Sushi is about as traditional Japanese as you can get and is made with such eminently non-vegetarian fillings as octopus, crab, prawn and eel. Here in Mumbai, apart from those, you now get veg-only versions with mushrooms, bell peppers and cucumber.
It happens to any foreign food introduced to India – it quickly spawns a veg version, and sushi, it turns out, was similarly fated.
We’ve seen this Indianisation before with pizza when it first arrived in Mumbai in the ’80s – it was made with that plump bread base topped with cheese that wouldn’t melt, (they didn’t notice that quirk for the next 10 years) and layered with a tomato base made either with pumpkin sauce or spiked with garam masala.

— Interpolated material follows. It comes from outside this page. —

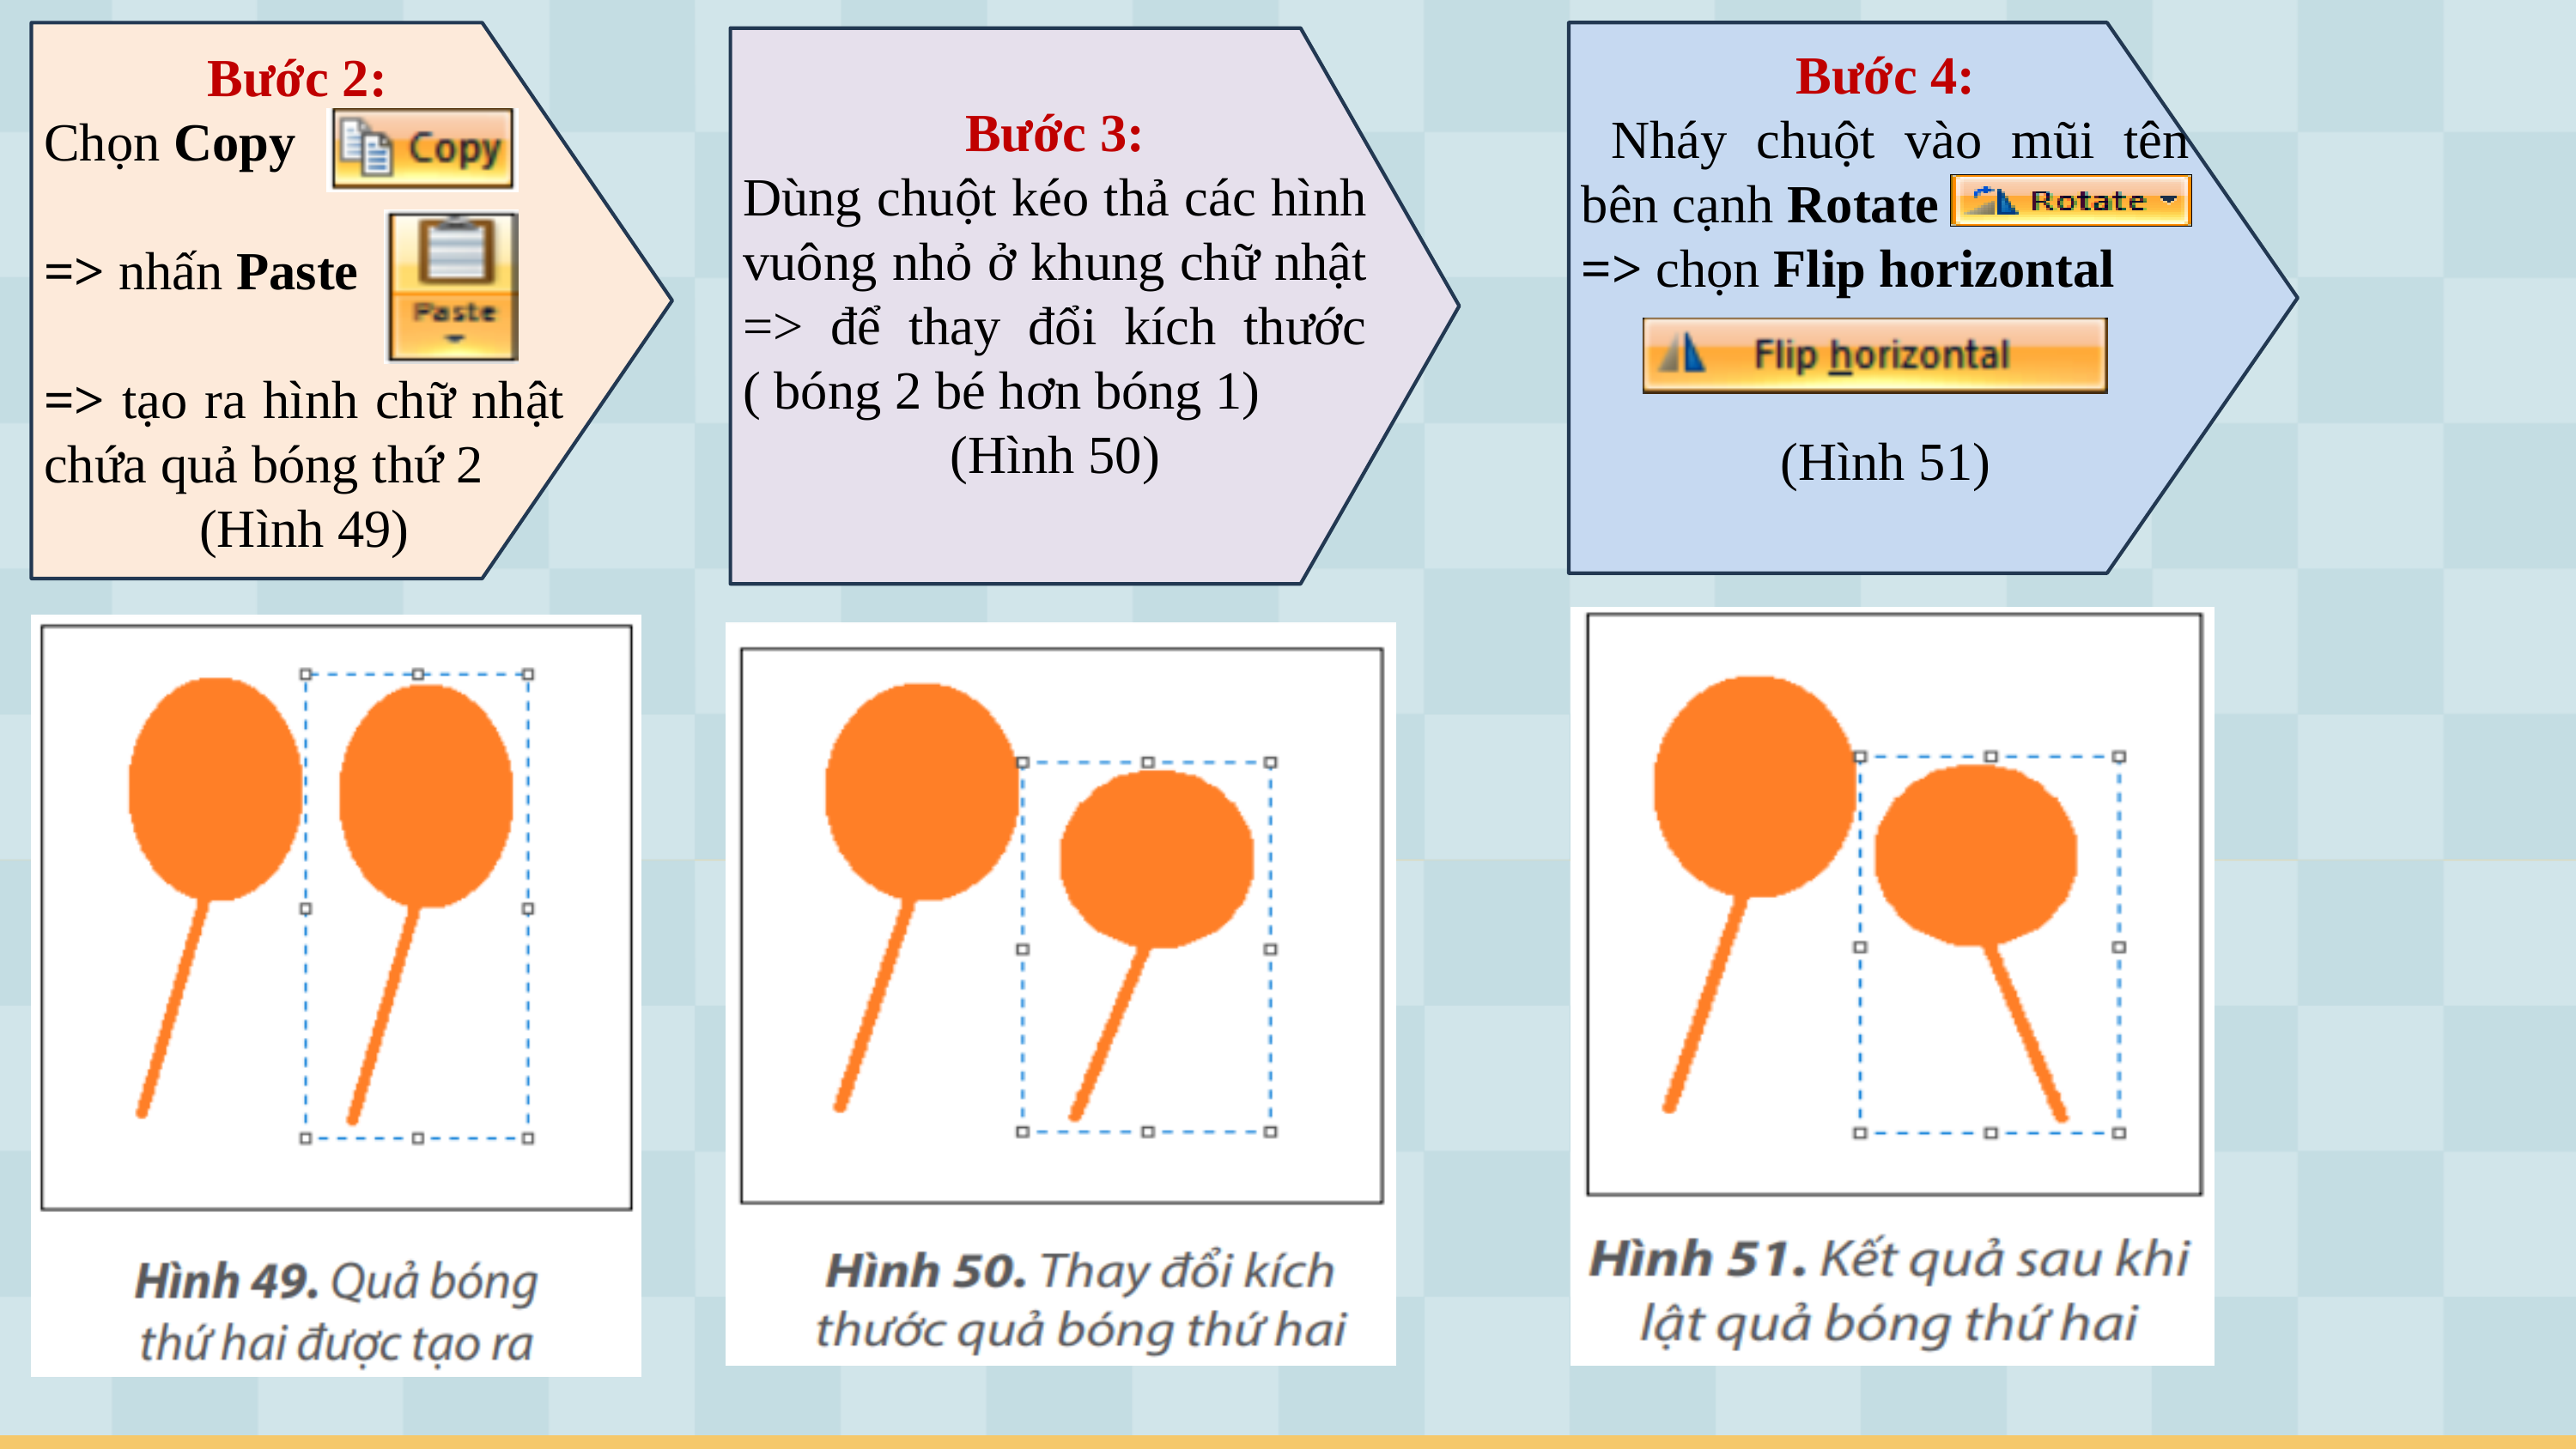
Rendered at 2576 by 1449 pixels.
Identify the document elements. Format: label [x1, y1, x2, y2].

text_box [1948, 173, 2192, 227]
picture [0, 0, 2576, 1435]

|Chef Francisco Balanquit of Tiffin, with his veg sushi platter|
Before that, Chinese food was similarly altered for Indian tastes and the indeginsation bubbles on at the hundreds of street-side Chinese stalls that dot the city.

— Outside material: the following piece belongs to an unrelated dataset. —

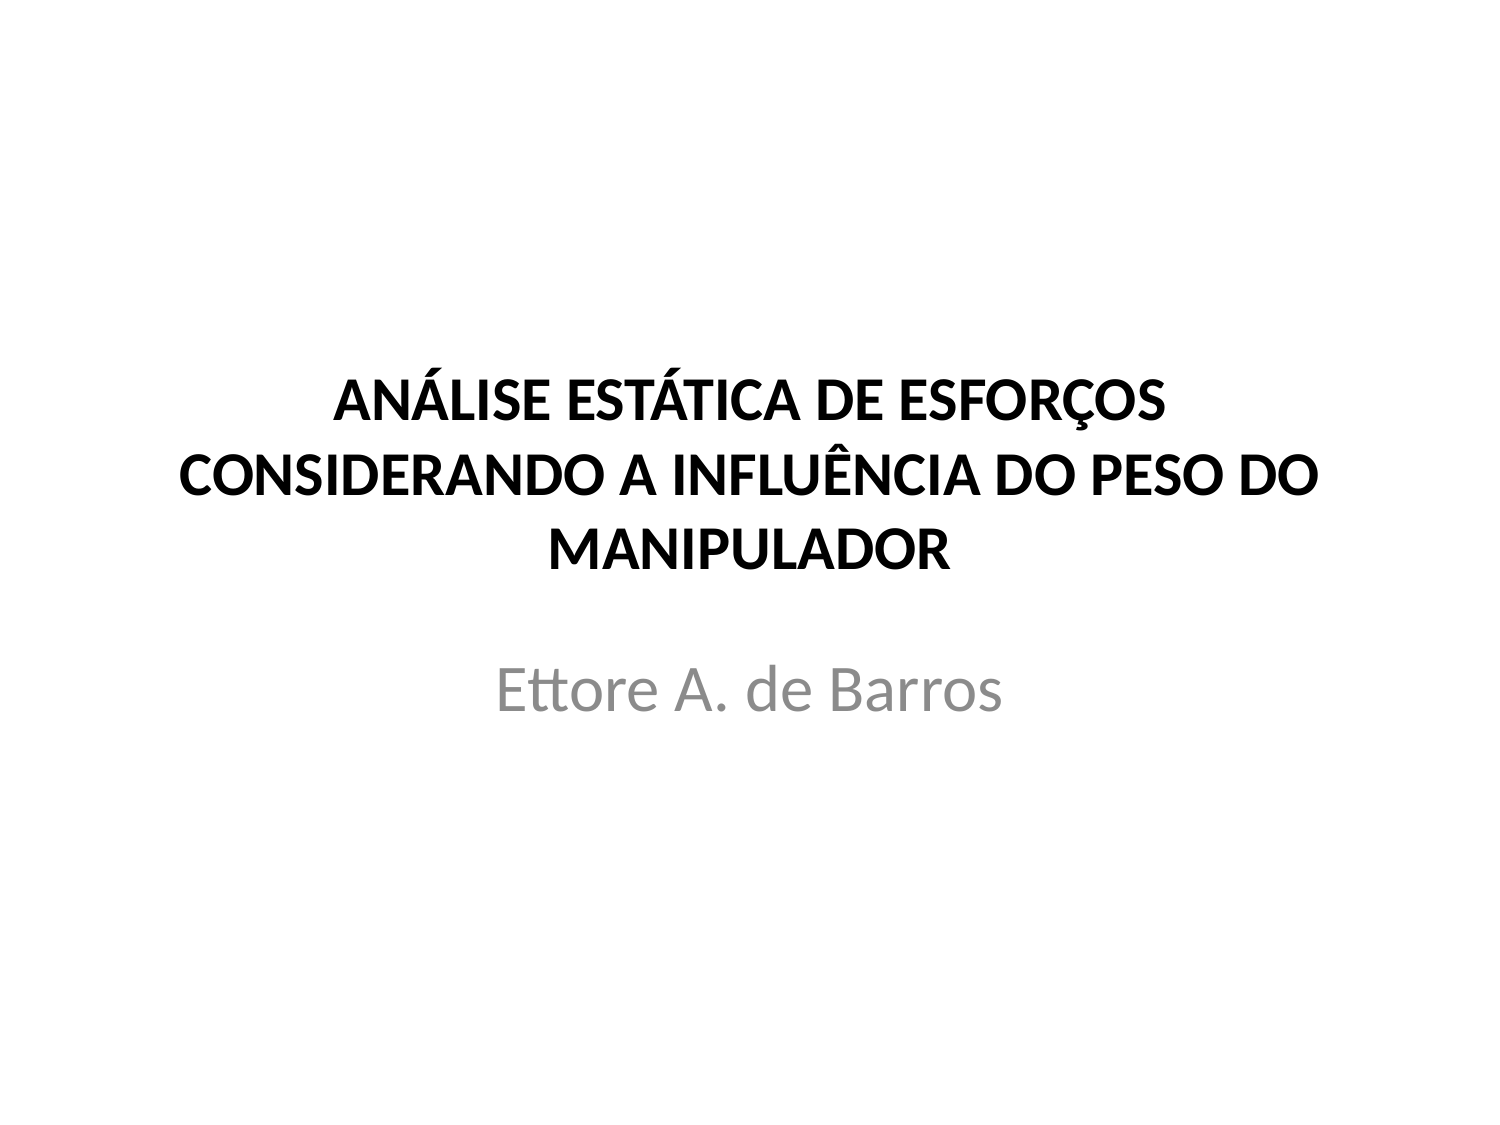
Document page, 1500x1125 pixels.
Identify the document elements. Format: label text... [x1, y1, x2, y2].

And so vegetarian sushi, with stuffing like green asparagus, cucumber, Japanese black mushroom, Philadelphia cream cheese, avocado, bell peppers and tofu, all finished with seaweed and sticky vinegar rice.
“Our menu spans sushi with its traditional seafood fillings as well as its Indian version with vegetarian fillings,” says Aditya Kilachand, partner, Tetsuma, which has a lavish vegetarian spread.
The fare here is freshly rolled and uncomplicated. Kilachand tells us about new arrivals like Inari, a Nobu-style sushi comprising tofu pockets stuffed with rice and bamboo shoots. And for purist sushi souls, these to can be spiked with wasabi, which the Japanese say feels like the kick of a mule.
Everyone from J W Marriott’s Spices to trendy standalones like Busaba, Zenzi, Japengo Café and Origami now offer this delicate hand crafted preparation in vegetarian guise.
“A vast and ever growing majority of our diners are either turning vegetarian or already are for religious reasons,” says executive chef Matthew Cropp of The Oberoi. “Hence there is a need to offer this fare in a slightly altered form to appease clients,” he finishes.
A large number of chefs never liked it when diners would ask them to make, say, their pomodoro spicy enough for Indian palates. “I dislike it when people ask for add-ons, sides and toppings to continental meals that are typically light on flavour,” says executive chef Hemant Oberoi of Taj Mahal Palace and Towers.
Chefs like him found a solution in a standard set of flavour boosters: spicy paprika, a tub of oregano and that dependable little bottle of McIlhenny’s Tabasco sauce – which they placed on each table. If diners wanted their Continental slaughtered, they have to do it themselves.